Sunday, Sept. 30, 2007 | 6:59 a.m.
Karen Nicholson and Bonnie Edwards say it's time to tell the truth about a clinic that was supposed to serve the medically underserved residents of rural Pahrump.
They say they are indignant because their former boss, Dr. Nutan Parikh, profited by hiring foreign doctors ostensibly to work full time at his Pahrump clinic - and then neglected the underserved patients by shifting the doctors to more lucrative tasks in Las Vegas.
The doctors were hired under a government program that allows foreign doctors who come to the United States for their residency to stay if they work in areas declared by the federal government to have a shortage of physicians. Pahrump, about 60 miles west of Las Vegas, is such a place.
In the past, government officials loosely monitored the employers and foreign doctors to ensure they're working at least 40 hours a week in the underserved areas. But the four foreign doctors working for Parikh from 1998 to 2003 were never full time in Pahrump, Nicholson and Edwards said. Furthermore, the women say they were repeatedly ordered by their office manager to lie about the doctors' whereabouts.
The Pahrump office is one of four clinics owned by Parikh under the name Las Vegas Cancer Center. Two of Parikh's other clinics are in Las Vegas, and one is in Kingman, Ariz.
Edwards worked at Las Vegas Cancer Center for 14 years, in capacities that included handling billing and appointments, until she left in 2003. Nicholson was the lone full-time employee in the Pahrump office from 1999 to 2002. Both women say none of the four J-1 doctors hired by Parikh during their tenure worked the required 40-hour-a-week shifts in Pahrump.
They provided office memos to the Sun that, they say, were prepared by office manager Karen Konie and that outlined various ways office personnel could explain the absence of a J-1 doctor in case inquiries were made by patients - or state or federal authorities.
The most recent J-1 doctor who worked for Parikh left recently. He was a cancer specialist who worked at the Pahrump clinic only on Mondays and Wednesdays and did not accept non-cancer primary-care appointments, according to an office receptionist queried by the Sun. If that's true, the physician was violating the two most basic requirements of the J-1 program: that he work 40 hours and that he deliver primary care to the underserved area.
Parikh did not return calls from the Sun.
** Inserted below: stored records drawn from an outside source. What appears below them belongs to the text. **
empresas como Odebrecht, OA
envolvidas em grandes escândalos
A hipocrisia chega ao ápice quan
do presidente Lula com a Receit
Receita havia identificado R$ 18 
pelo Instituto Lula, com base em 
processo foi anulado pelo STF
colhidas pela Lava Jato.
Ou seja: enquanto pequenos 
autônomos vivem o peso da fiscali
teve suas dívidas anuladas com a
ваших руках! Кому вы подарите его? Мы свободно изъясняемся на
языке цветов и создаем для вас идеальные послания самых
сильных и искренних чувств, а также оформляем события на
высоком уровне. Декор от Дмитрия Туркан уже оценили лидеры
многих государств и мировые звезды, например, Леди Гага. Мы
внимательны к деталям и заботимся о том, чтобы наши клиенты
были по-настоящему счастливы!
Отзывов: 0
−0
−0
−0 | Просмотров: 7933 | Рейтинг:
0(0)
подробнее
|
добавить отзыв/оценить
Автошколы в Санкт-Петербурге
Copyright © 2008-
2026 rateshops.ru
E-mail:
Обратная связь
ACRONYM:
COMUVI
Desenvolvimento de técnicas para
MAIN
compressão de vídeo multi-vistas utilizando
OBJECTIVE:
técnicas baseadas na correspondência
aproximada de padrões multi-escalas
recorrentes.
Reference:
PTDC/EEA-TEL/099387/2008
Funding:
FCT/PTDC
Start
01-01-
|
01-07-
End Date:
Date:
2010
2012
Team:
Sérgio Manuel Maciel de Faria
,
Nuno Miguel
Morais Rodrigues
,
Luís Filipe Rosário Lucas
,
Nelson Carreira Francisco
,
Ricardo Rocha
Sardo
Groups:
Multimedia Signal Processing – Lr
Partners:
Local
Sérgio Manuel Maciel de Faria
When Konie was told of the complaints by Nicholson and Edwards, she replied: "Well that's not very sweet, is it?" but declined to further comment.
J-1 doctors were typically moved among Parikh's other clinics and various Las Vegas hospitals, according to Edwards and Nicholson. "Some patients got mad and went elsewhere," Nicholson said of the rural clientele. "They couldn't get in to be seen," because the clinic was restricted to cancer patients and the doctors were rarely there.
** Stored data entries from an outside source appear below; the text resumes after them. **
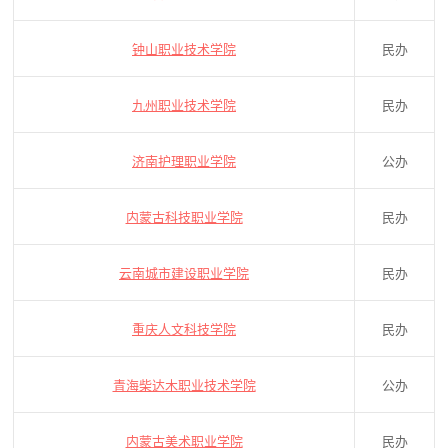
钟山职业技术学院
民办
九州职业技术学院
民办
济南护理职业学院
公办
内蒙古科技职业学院
民办
云南城市建设职业学院
民办
重庆人文科技学院
民办
青海柴达木职业技术学院
公办
内蒙古美术职业学院
民办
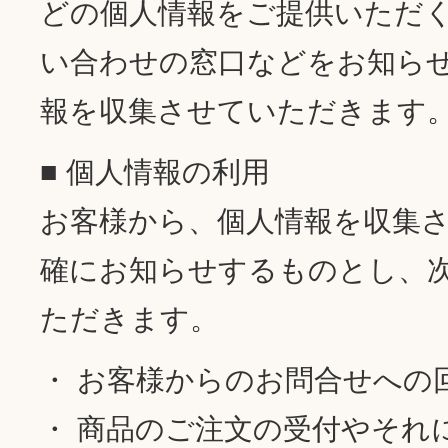
どの個人情報をご提供いただ
い合わせの窓口などをお知ら
報を収集させていただきます
■ 個人情報の利用
お客様から、個人情報を収集
確にお知らせするものとし、
ただきます。
・ お客様からのお問合せへの
・ 商品のご注文の受付やそれ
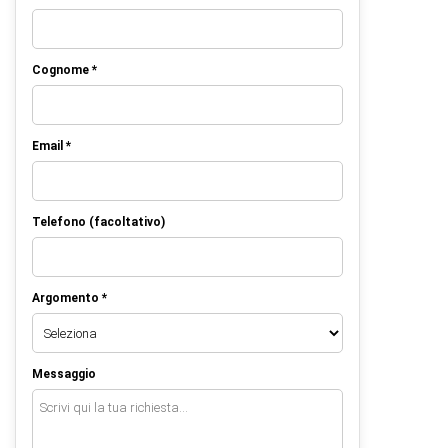
Cognome *
Email *
Telefono (facoltativo)
Argomento *
Messaggio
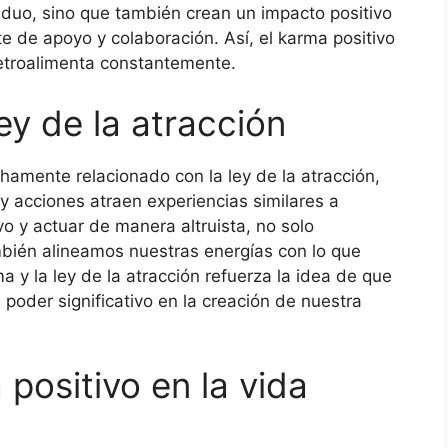
iduo, sino que también crean un impacto positivo
 de apoyo y colaboración. Así, el karma positivo
retroalimenta constantemente.
ey de la atracción
hamente relacionado con la ley de la atracción,
 acciones atraen experiencias similares a
vo y actuar de manera altruista, no solo
bién alineamos nuestras energías con lo que
 y la ley de la atracción refuerza la idea de que
 poder significativo en la creación de nuestra
positivo en la vida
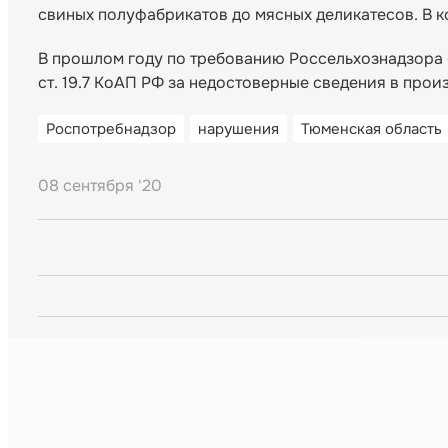
свиных полуфабрикатов до мясных деликатесов. В к
В прошлом году по требованию Россельхознадзора 
ст. 19.7 КоАП РФ за недостоверные сведения в прои
Роспотребнадзор
нарушения
Тюменская область
08 сентября '20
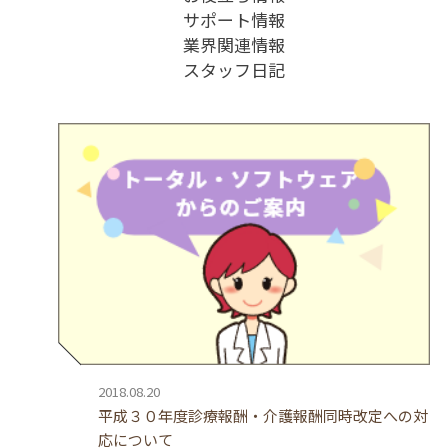
サポート情報
業界関連情報
スタッフ日記
2018.08.20
平成３０年度診療報酬・介護報酬同時改定への対
応について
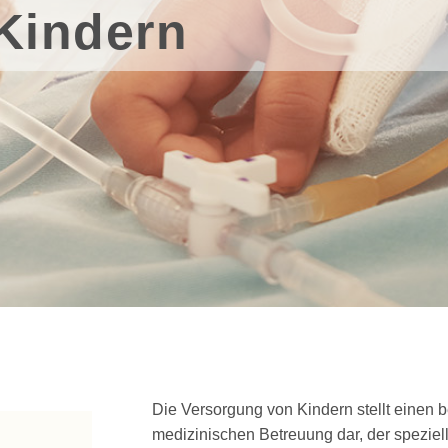
Kindern
Die Versorgung von Kindern stellt einen 
medizinischen Betreuung dar, der spezie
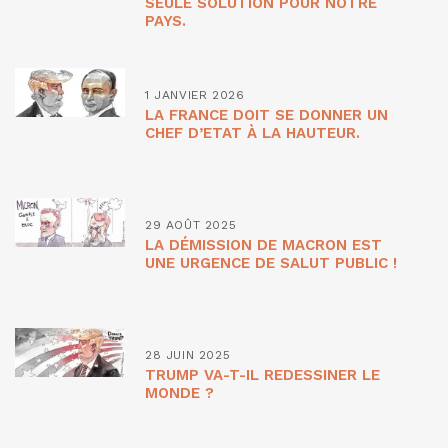
SEULE SOLUTION POUR NOTRE
PAYS.
1 JANVIER 2026
LA FRANCE DOIT SE DONNER UN
CHEF D’ETAT À LA HAUTEUR.
29 AOÛT 2025
LA DÉMISSION DE MACRON EST
UNE URGENCE DE SALUT PUBLIC !
28 JUIN 2025
TRUMP VA-T-IL REDESSINER LE
MONDE ?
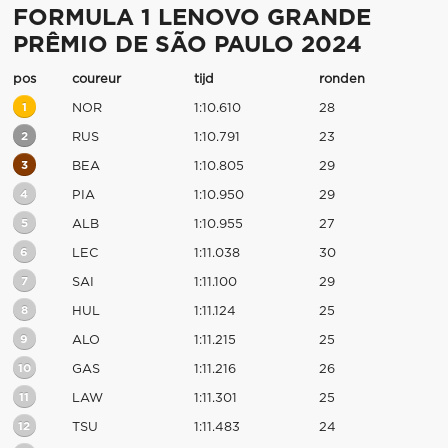
FORMULA 1 LENOVO GRANDE
PRÊMIO DE SÃO PAULO 2024
pos
coureur
tijd
ronden
1
NOR
1:10.610
28
2
RUS
1:10.791
23
3
BEA
1:10.805
29
4
PIA
1:10.950
29
5
ALB
1:10.955
27
6
LEC
1:11.038
30
7
SAI
1:11.100
29
8
HUL
1:11.124
25
9
ALO
1:11.215
25
10
GAS
1:11.216
26
11
LAW
1:11.301
25
12
TSU
1:11.483
24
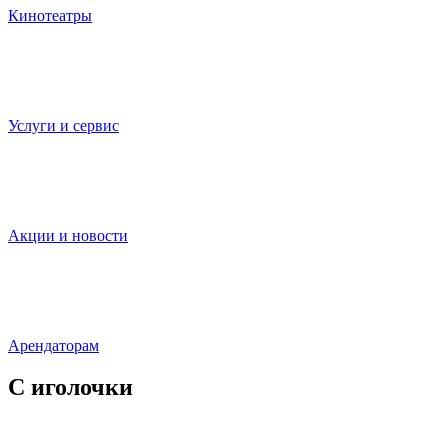
Кинотеатры
Услуги и сервис
Акции и новости
Арендаторам
С иголочки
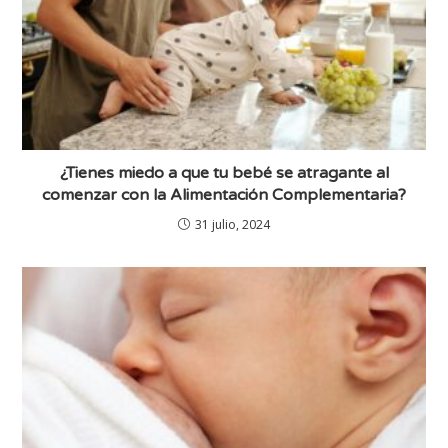
¿Tienes miedo a que tu bebé se atragante al
comenzar con la Alimentación Complementaria?
31 julio, 2024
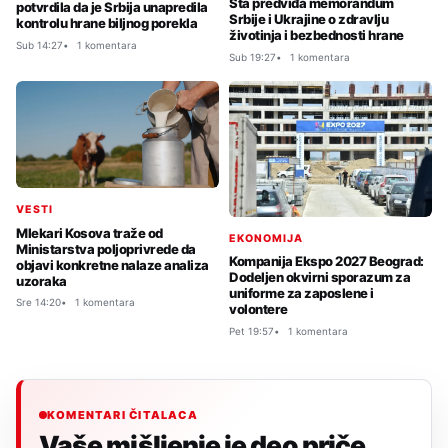
Šta predviđa memorandum
potvrdila da je Srbija unapredila
Srbije i Ukrajine o zdravlju
kontrolu hrane biljnog porekla
životinja i bezbednosti hrane
Sub 14:27
1 komentara
Sub 19:27
1 komentara
VESTI
Mlekari Kosova traže od
EKONOMIJA
Ministarstva poljoprivrede da
Kompanija Ekspo 2027 Beograd:
objavi konkretne nalaze analiza
Dodeljen okvirni sporazum za
uzoraka
uniforme za zaposlene i
Sre 14:20
1 komentara
volontere
Pet 19:57
1 komentara
KOMENTARI ČITALACA
Vaše mišljenje je deo priče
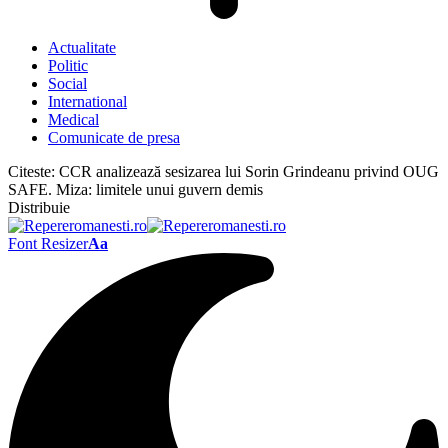
Actualitate
Politic
Social
International
Medical
Comunicate de presa
Citeste:
CCR analizează sesizarea lui Sorin Grindeanu privind OUG
SAFE. Miza: limitele unui guvern demis
Distribuie
Font Resizer
Aa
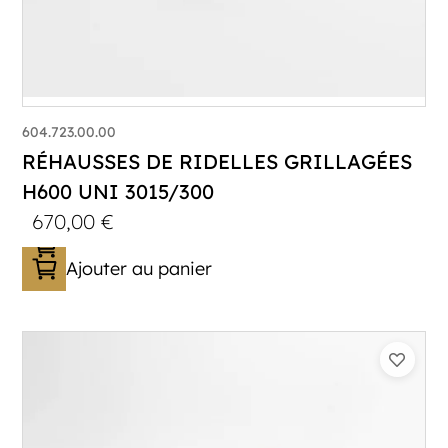
604.723.00.00
RÉHAUSSES DE RIDELLES GRILLAGÉES
H600 UNI 3015/300
670,00
€
Ajouter au panier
J-1 doctors assigned to Las Vegas Cancer Center in years past told the Sun they don't recall violating their visa terms.
Dr. Hari Deshpande, who now works in Connecticut, said he worked "pretty close" to 40 hours a week doing primary care and oncology in Pahrump, and spent an additional 40 hours a week at the other locations.
Dr. Kanchana Anand, who's now in Los Angeles, said there were days in Pahrump spent "twiddling our thumbs" to clock 40 hours a week because there were not enough patients. Then doctors would do hospital rounds in Las Vegas in the evening, she said.
Nicholson kept a copy of what she said were office instructions in Konie's handwriting instructing the staff on how to cover for a doctor's absence.
"If someone calls when he is not here, (say that) he is on a house call or over at another Drs office," the note said.
A set of typed office instructions from Konie refers to "the day" the foreign doctor is in the office, even though he should be there all week.
Nicholson and Edwards said the deception of covering for absent J-1 doctors in Pahrump came to a head when state health officials announced when they would visit to ensure the J-1 doctors were complying with regulations.
Nicholson said patients had been scheduled for morning appointments only , so they were rescheduled for the afternoon, when the state officials would be there, and other patients were urged to visit the clinic that day. Nicholson said she was instructed by Konie to fill the J-1 doctor's appointment book with the names of pharmaceutical representatives so it would appear he was busy Monday through Friday. Nicholson says she refused, so Konie filled in the schedule herself.
When the state health inspectors arrived at the appointed time, Nicholson said, Konie told them that current and past J-1 doctors spent at least 40 hours a week in the clinic - and that the current one was so dedicated he even came in on Saturdays.
"I think he did that one time," Nicholson said.
Nicholson left Parikh's practice several months later, and in October 2003 she and Edwards filed complaints with the Department of Homeland Security - Immigration and Customs Enforcement.
"I feel it is reprehensible that this kind of immigration fraud is going on," Nicholson wrote. "And I feel Dr. Parikh is not the only one in Las Vegas or in the rest of the United States who is defrauding the immigration service in this manner. An audit of the billing records will attest to this fraud."
They said there was no response to their complaints.